**How to complete this task**
An exact transcription is needed of the lines below from the one with "School Districts in Tazewell County" through the one with "gives you instant", with no other lines and no pictures.

Exercise material below:

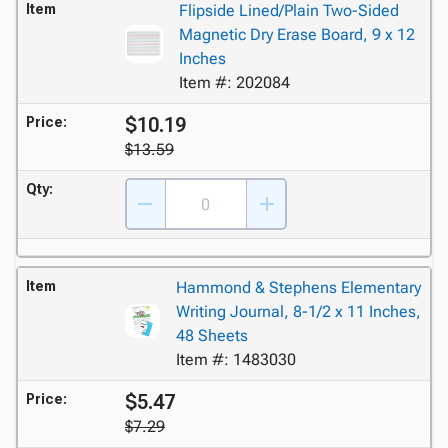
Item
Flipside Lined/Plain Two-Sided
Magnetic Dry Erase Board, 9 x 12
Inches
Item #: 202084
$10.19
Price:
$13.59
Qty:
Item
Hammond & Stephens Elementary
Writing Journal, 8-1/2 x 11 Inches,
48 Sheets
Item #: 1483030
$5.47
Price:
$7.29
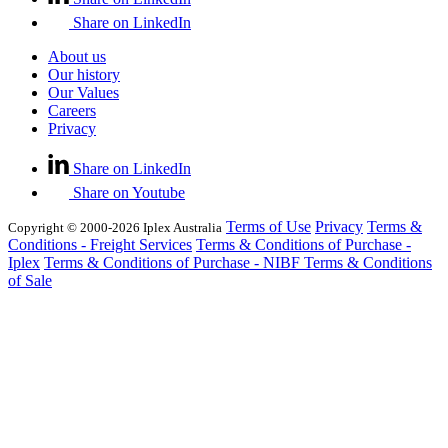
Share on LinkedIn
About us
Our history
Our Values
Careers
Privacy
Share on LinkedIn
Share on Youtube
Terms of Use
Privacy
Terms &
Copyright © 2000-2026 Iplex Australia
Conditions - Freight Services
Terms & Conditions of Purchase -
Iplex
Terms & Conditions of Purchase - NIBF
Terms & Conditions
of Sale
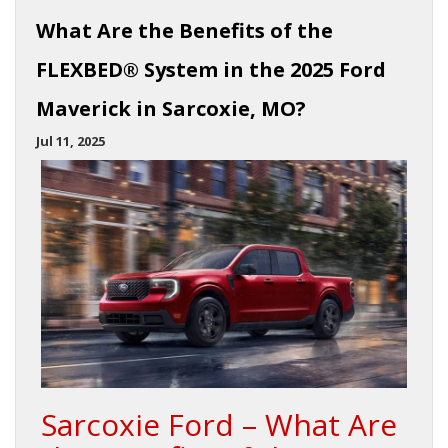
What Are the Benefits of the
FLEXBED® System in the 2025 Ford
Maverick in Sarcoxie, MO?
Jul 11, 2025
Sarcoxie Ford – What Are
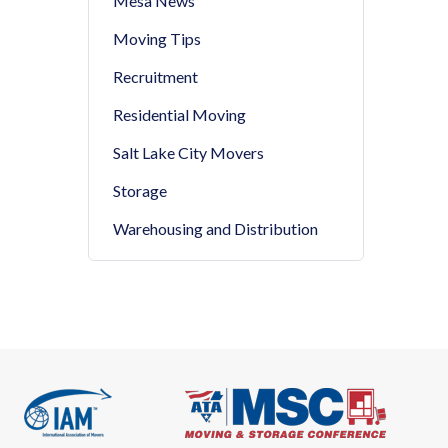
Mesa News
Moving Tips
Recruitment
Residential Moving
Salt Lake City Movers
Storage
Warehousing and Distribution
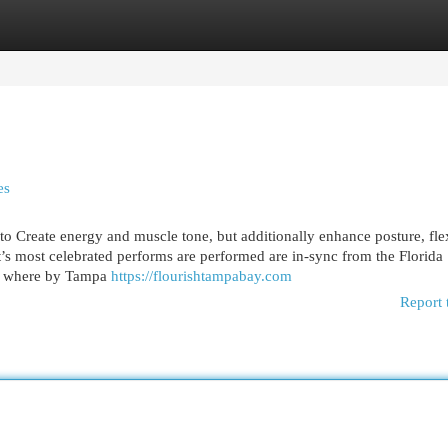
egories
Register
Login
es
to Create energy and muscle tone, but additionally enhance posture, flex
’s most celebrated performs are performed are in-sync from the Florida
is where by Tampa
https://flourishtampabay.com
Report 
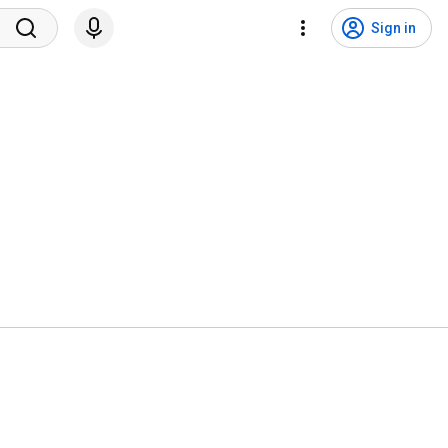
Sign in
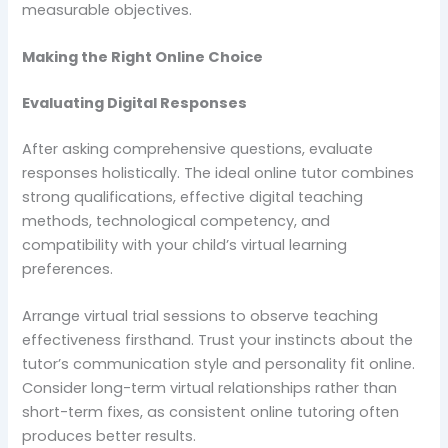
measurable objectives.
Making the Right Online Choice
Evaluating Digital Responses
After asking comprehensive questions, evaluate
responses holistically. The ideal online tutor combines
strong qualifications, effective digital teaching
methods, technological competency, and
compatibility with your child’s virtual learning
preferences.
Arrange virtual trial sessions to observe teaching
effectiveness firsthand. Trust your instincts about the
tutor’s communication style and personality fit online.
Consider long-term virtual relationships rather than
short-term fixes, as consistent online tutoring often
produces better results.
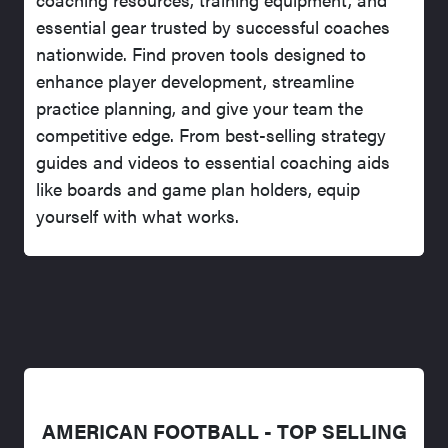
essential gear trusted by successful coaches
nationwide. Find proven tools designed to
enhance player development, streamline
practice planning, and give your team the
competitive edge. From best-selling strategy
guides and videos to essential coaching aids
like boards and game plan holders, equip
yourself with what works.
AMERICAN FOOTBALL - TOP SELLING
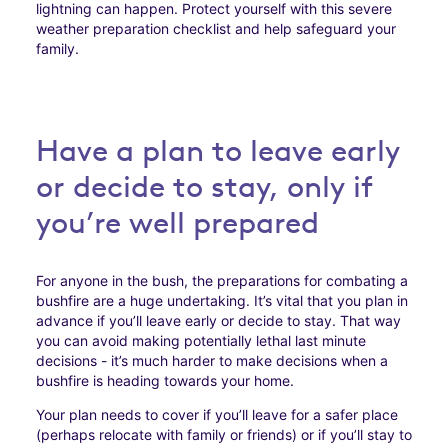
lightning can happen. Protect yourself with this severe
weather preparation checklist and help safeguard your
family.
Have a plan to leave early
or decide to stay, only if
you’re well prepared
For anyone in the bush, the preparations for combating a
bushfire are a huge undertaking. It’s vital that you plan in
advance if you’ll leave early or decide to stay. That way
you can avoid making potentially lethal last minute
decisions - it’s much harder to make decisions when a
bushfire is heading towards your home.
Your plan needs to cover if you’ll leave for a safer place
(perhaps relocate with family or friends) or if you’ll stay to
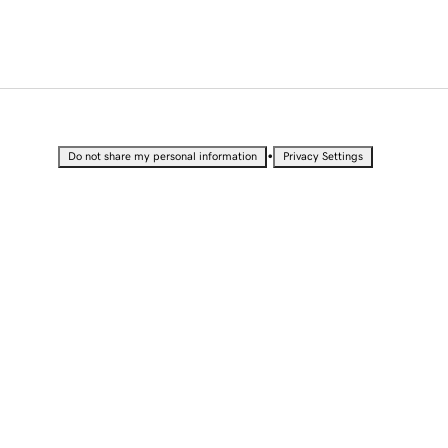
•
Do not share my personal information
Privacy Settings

End of Exercise material.
Exercise material below:

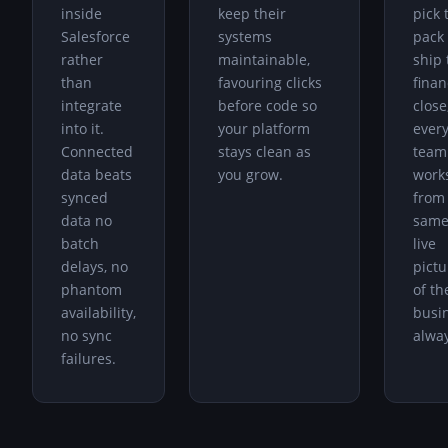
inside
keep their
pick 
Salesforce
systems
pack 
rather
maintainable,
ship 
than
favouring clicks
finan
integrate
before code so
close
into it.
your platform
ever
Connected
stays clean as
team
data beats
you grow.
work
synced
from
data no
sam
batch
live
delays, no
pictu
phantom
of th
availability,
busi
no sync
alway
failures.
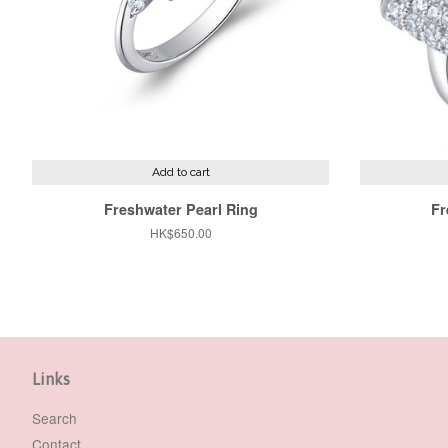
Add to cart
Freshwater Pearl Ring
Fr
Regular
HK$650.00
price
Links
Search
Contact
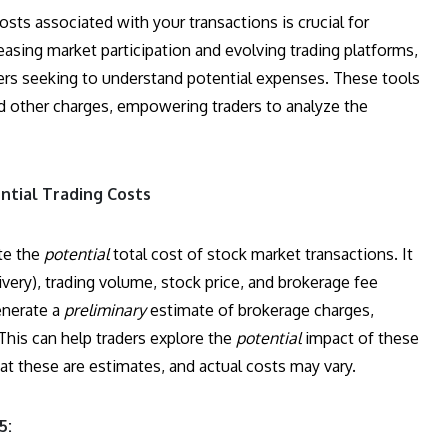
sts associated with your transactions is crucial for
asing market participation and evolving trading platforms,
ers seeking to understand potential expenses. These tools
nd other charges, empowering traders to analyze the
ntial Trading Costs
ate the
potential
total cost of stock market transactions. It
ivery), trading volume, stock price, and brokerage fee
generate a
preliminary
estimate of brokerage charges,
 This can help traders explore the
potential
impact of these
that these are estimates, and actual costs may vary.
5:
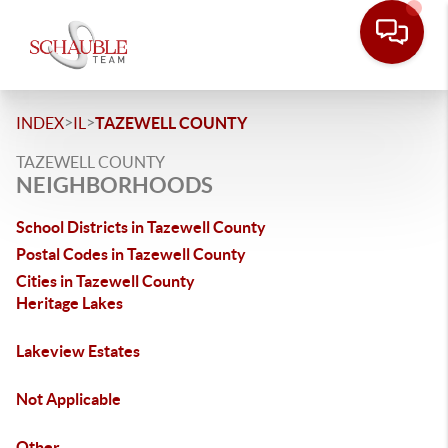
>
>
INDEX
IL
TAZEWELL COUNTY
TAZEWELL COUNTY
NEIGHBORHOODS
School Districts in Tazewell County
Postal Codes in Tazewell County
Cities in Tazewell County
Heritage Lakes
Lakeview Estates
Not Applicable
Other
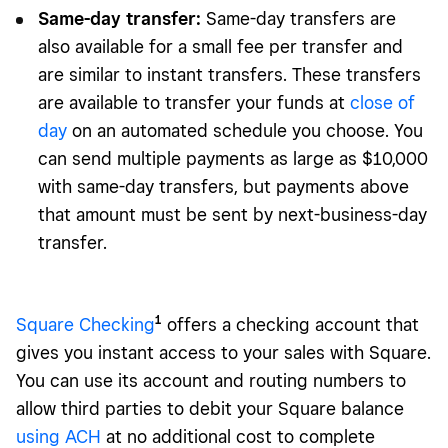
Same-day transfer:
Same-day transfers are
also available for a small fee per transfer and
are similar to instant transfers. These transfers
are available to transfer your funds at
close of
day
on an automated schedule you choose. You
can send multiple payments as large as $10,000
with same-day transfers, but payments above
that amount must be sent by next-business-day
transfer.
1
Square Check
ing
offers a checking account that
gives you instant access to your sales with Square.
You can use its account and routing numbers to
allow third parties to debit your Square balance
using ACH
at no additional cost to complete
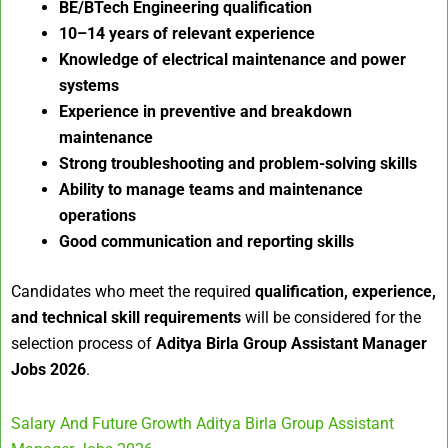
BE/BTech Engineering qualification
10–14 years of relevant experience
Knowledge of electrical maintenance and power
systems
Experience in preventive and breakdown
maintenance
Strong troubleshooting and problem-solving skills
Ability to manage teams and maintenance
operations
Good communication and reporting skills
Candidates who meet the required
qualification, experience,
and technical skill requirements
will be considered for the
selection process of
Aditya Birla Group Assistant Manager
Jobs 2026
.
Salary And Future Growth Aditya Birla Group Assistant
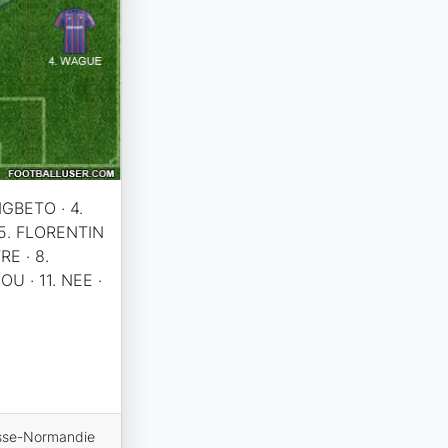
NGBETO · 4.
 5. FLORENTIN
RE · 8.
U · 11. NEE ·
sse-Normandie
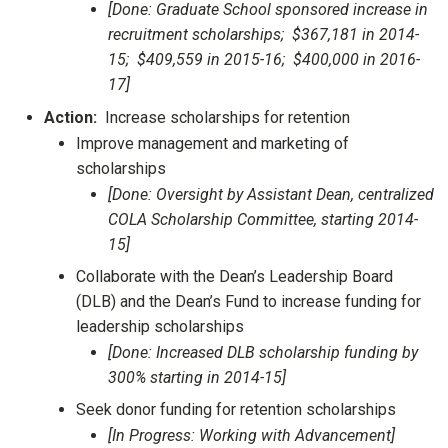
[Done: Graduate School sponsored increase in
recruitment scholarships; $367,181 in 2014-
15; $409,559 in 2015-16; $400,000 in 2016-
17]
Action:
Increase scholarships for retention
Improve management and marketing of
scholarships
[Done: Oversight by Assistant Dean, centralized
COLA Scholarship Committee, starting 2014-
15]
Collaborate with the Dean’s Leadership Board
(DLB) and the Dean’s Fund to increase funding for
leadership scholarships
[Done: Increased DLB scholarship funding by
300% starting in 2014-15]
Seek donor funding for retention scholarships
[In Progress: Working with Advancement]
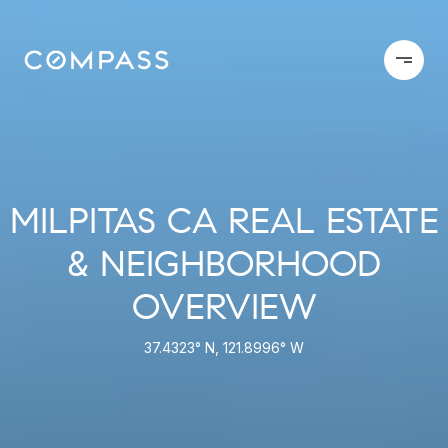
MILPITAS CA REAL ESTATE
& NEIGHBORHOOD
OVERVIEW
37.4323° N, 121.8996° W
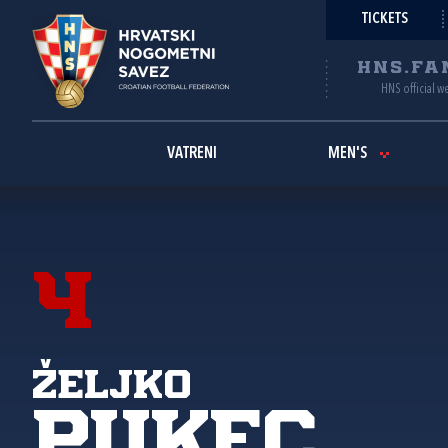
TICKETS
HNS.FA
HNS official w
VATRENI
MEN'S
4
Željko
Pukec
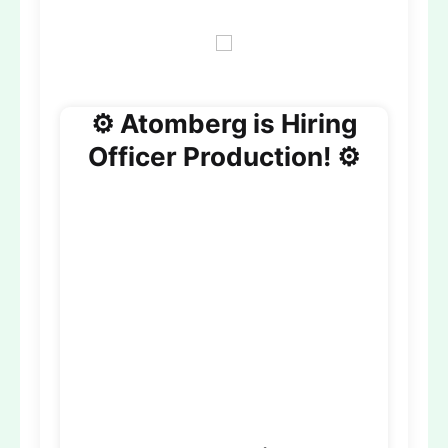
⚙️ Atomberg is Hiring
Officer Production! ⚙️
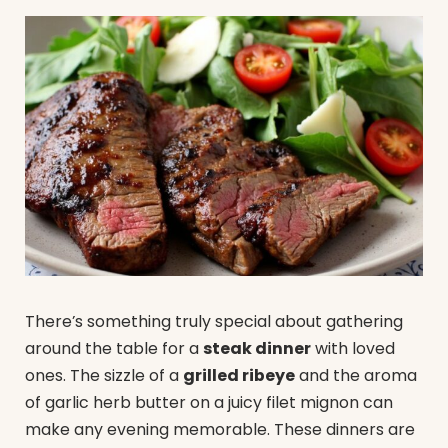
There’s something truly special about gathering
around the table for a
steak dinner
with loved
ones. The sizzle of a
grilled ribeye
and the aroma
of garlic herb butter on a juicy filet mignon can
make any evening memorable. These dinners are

End of Exercise material.

**Expected output**
School Districts in Tazewell County
Postal Codes in Tazewell County
Cities in Tazewell County
Heritage Lakes
Lakeview Estates
Not Applicable
Other
Same-day transfer:
Same-day transfers are
also available for a small fee per transfer and
are similar to instant transfers. These transfers
are available to transfer your funds at
close of
day
on an automated schedule you choose. You
can send multiple payments as large as $10,000
with same-day transfers, but payments above
that amount must be sent by next-business-day
transfer.
1
Square Check
ing
offers a checking account that
gives you instant access to your sales with Square.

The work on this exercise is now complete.